ROME – In an editorial piece under his new position as the man in charge of setting the tone for Vatican communications, veteran Italian journalist Andrea Tornielli has called media coverage ahead of a February abuse summit “excessive,” saying the main point of the meeting is getting lost amid the fuss.

Titled “Meeting among pastors with a specific purpose,” in a Jan. 10 editorial for Vatican News, Tornielli said there are “excessive media expectations” regarding a Feb. 21-24 Vatican summit on protecting minors called by Pope Francis for the presidents of bishops’ conferences around the world, and the event is being covered “as if it were … halfway between a council and a conclave.”

“These expectations risk overshadowing the ecclesial significance of a meeting among pastors, among Presidents of Episcopal Conferences of the whole world who, together with the Successor of Peter, will reflect on the theme of abuse,” Tornielli said.

Tornielli, a longtime reporter and Vatican analyst for the Turin daily La Stampa and for the Italian site “Vatican Insider,” was named by Francis as editorial director for the Dicastery of Communications on Dec. 18 – a new position responsible for coordinating the Vatican’s editorial operations.

In Thursday’s editorial, he said the emphasis of the February meeting ought to be on “the universality that is typical of the Catholic Church and that reverberates in the meeting.”

Called by Francis to address the global clerical abuse crisis scarring Catholicism throughout the globe, the summit will gather together some 180 officials, including the heads of bishops’ conferences, members of Vatican departments, members of religious orders and victims themselves.

Given the scandals that prompted the gathering, many consider the February summit Francis’s most high-stakes maneuver since taking office in 2013.

“The presence of bishops from all over the world, called together for the first time to address this painful plague which has been, and is, a source of enormous suffering for victims and of counter-witness to the Gospel, will help to increase everyone’s awareness of the seriousness of the crisis,” Tornielli said, adding that the abuse of minors and abuse prevention “will thus be examined from a perspective that is not solely European or American.”

He said the purpose of the meeting, rather than coming up with sweeping changes, is “to ensure that everyone taking part in it can return to their own country being absolutely clear about what must (and must not) be done with regard to addressing these cases. Namely, what steps must be taken to protect the victims, with respect for the truth and the people involved, in order to ensure that no more cases are stonewalled or covered up.”

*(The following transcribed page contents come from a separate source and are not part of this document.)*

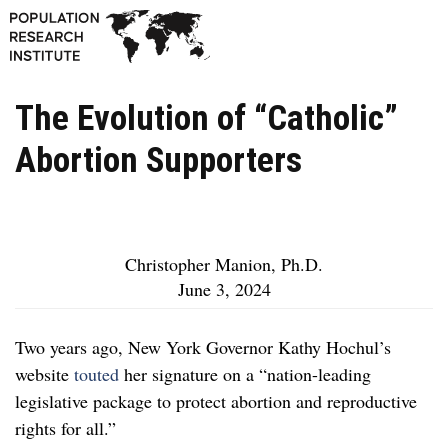
The Evolution of “Catholic”
Abortion Supporters
Christopher Manion, Ph.D.
June 3, 2024
Two years ago, New York Governor Kathy Hochul’s
website
touted
her signature on a “nation-leading
legislative package to protect abortion and reproductive
rights for all.”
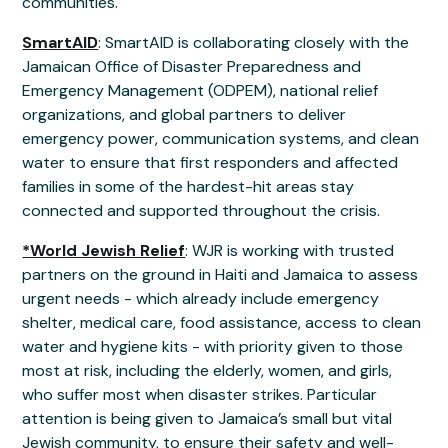
communities.
SmartAID
: SmartAID is collaborating closely with the
Jamaican Office of Disaster Preparedness and
Emergency Management (ODPEM), national relief
organizations, and global partners to deliver
emergency power, communication systems, and clean
water to ensure that first responders and affected
families in some of the hardest-hit areas stay
connected and supported throughout the crisis.
*World Jewish Relief
: WJR is working with trusted
partners on the ground in Haiti and Jamaica to assess
urgent needs - which already include emergency
shelter, medical care, food assistance, access to clean
water and hygiene kits - with priority given to those
most at risk, including the elderly, women, and girls,
who suffer most when disaster strikes. Particular
attention is being given to Jamaica’s small but vital
Jewish community, to ensure their safety and well-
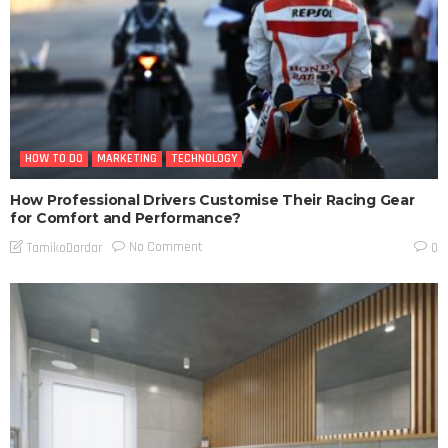
HOW TO DO
MARKETING
TECHNOLOGY
How Professional Drivers Customise Their Racing Gear
for Comfort and Performance?
No Comment
TamikoDardar
0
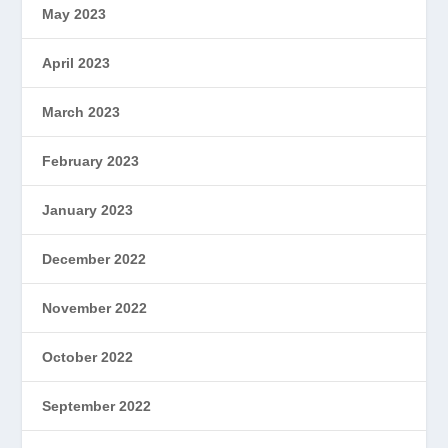
May 2023
April 2023
March 2023
February 2023
January 2023
December 2022
November 2022
October 2022
September 2022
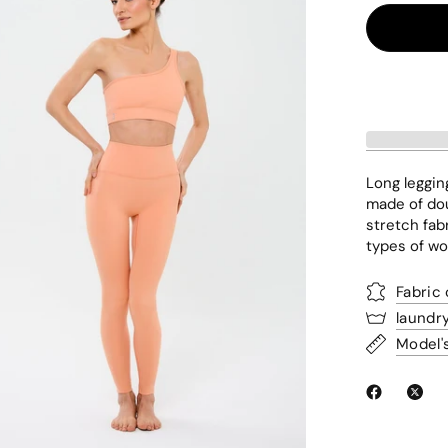
Long leggin
made of dou
stretch fabr
types of wo
Fabric
laundr
Model'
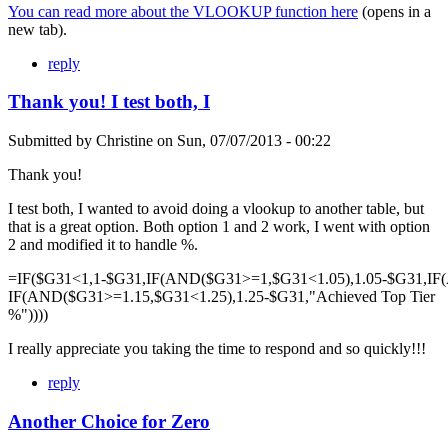
You can read more about the VLOOKUP function here
(opens in a
new tab).
reply
Thank you! I test both, I
Submitted by
Christine
on
Sun, 07/07/2013 - 00:22
Thank you!
I test both, I wanted to avoid doing a vlookup to another table, but
that is a great option. Both option 1 and 2 work, I went with option
2 and modified it to handle %.
=IF($G31<1,1-$G31,IF(AND($G31>=1,$G31<1.05),1.05-$G31,IF
IF(AND($G31>=1.15,$G31<1.25),1.25-$G31,"Achieved Top Tier
%"))))
I really appreciate you taking the time to respond and so quickly!!!
reply
Another Choice for Zero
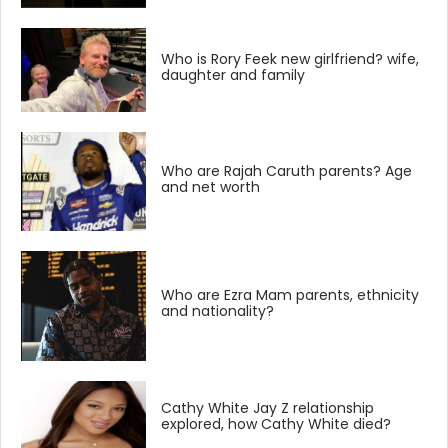
Who is Rory Feek new girlfriend? wife,
daughter and family
Who are Rajah Caruth parents? Age
and net worth
Who are Ezra Mam parents, ethnicity
and nationality?
Cathy White Jay Z relationship
explored, how Cathy White died?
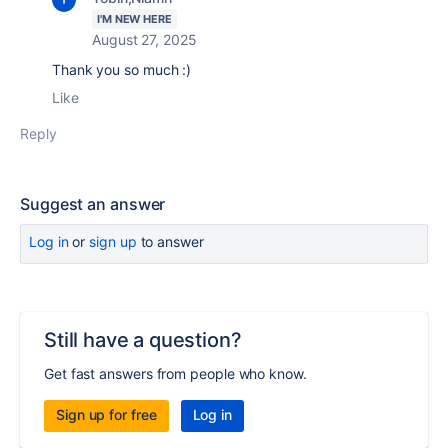
I'M NEW HERE
August 27, 2025
Thank you so much :)
Like
Reply
Suggest an answer
Log in
or
sign up
to answer
Still have a question?
Get fast answers from people who know.
Sign up for free
Log in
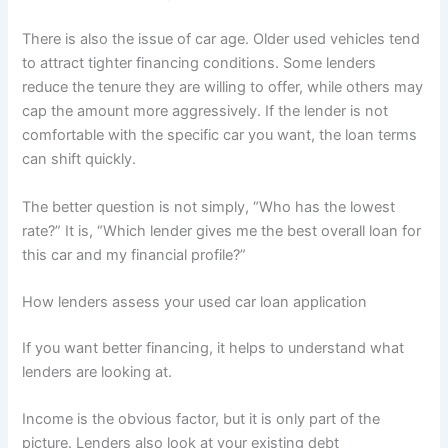
There is also the issue of car age. Older used vehicles tend
to attract tighter financing conditions. Some lenders
reduce the tenure they are willing to offer, while others may
cap the amount more aggressively. If the lender is not
comfortable with the specific car you want, the loan terms
can shift quickly.
The better question is not simply, “Who has the lowest
rate?” It is, “Which lender gives me the best overall loan for
this car and my financial profile?”
How lenders assess your used car loan application
If you want better financing, it helps to understand what
lenders are looking at.
Income is the obvious factor, but it is only part of the
picture. Lenders also look at your existing debt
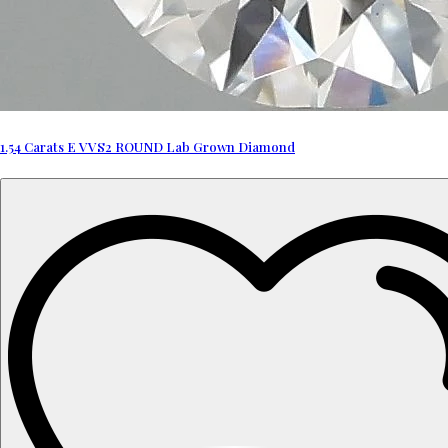
1.54 Carats E VVS2 ROUND Lab Grown Diamond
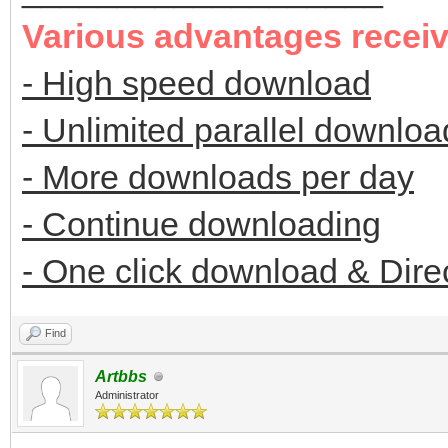
Various advantages recei
- High speed download
- Unlimited parallel downloa
- More downloads per day
- Continue downloading
- One click download & Dire
Find
Artbbs
Administrator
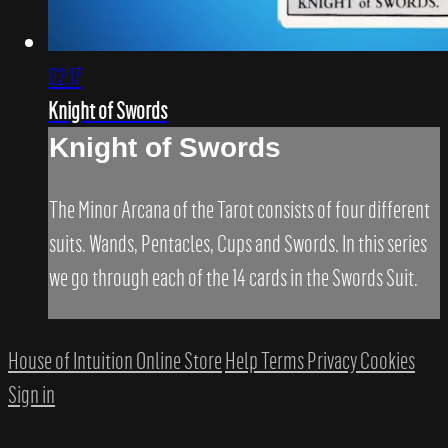
02:17
Knight of Swords
Knight of Swords
The Minor Arcana of the Tarot consists of four different
suits. Wands, Pentacles, Cups and Swords. In this series
we go through each of the 14 cards in the Swords Suit.
House of Intuition Online Store
Help
Terms
Privacy
Cookies
Sign in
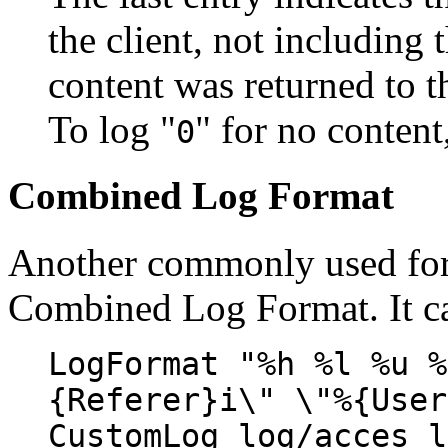
the client, not including 
content was returned to th
To log "
" for no content
0
Combined Log Format
Another commonly used form
Combined Log Format. It ca
LogFormat "%h %l %u %
{Referer}i\" \"%{User
CustomLog log/acces_l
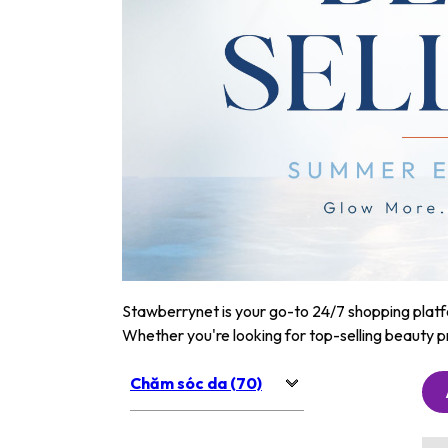
Stawberrynet is your go-to 24/7 shopping platfor
Whether you're looking for top-selling beauty p
Chăm sóc da (70)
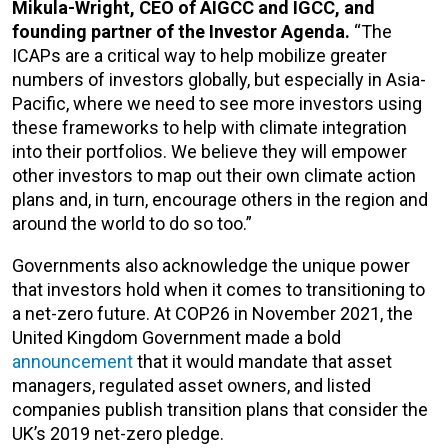
Mikula-Wright, CEO of AIGCC and IGCC, and
founding partner of the Investor Agenda.
“The
ICAPs are a critical way to help mobilize greater
numbers of investors globally, but especially in Asia-
Pacific, where we need to see more investors using
these frameworks to help with climate integration
into their portfolios. We believe they will empower
other investors to map out their own climate action
plans and, in turn, encourage others in the region and
around the world to do so too.”
Governments also acknowledge the unique power
that investors hold when it comes to transitioning to
a net-zero future. At COP26 in November 2021, the
United Kingdom Government made a bold
announcement
that it would mandate that asset
managers, regulated asset owners, and listed
companies publish transition plans that consider the
UK’s 2019 net-zero pledge.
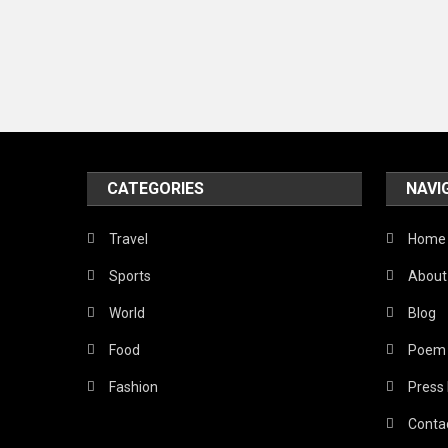
CATEGORIES
NAVI
Travel
Home
Sports
About
World
Blog
Food
Poem
Fashion
Press
Conta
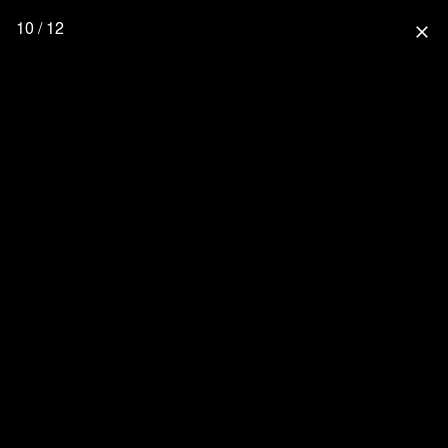
10 / 12
close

When it comes to Church law and legislation, Tornielli stressed the importance of waiting for the summit to happen before speculating what proposals might be made. When this happens, clarifications will likely be made on some parts of canon law that already exist, he said, adding that “this is not a ‘year-zero’ in the fight against abuse,” as several steps have already been taken in the past 16 years.

“The rules on how to respond have been established and strengthened by the will of recent popes,” he said, and with a spiritual tone cautioned that laws and procedures, even when updated and clarified, “can never be enough” if those who are charged with applying them do not convert.

“For this reason, it is important that each of the participants in the meeting listen to the testimonies of surviving victims, and take the witness of Benedict XVI and his successor as an example,” he said, noting that in the past 10 years both Benedict and Francis have met with abuse survivors in different parts of the world.

Quoting Francis, Tornielli said even one case of abuse would be “something itself monstrous,” and the February meeting will serve as an opportunity “to make past mistakes opportunities for eliminating” the scourge of abuse, “not only from the body of the Church but also from that of society.”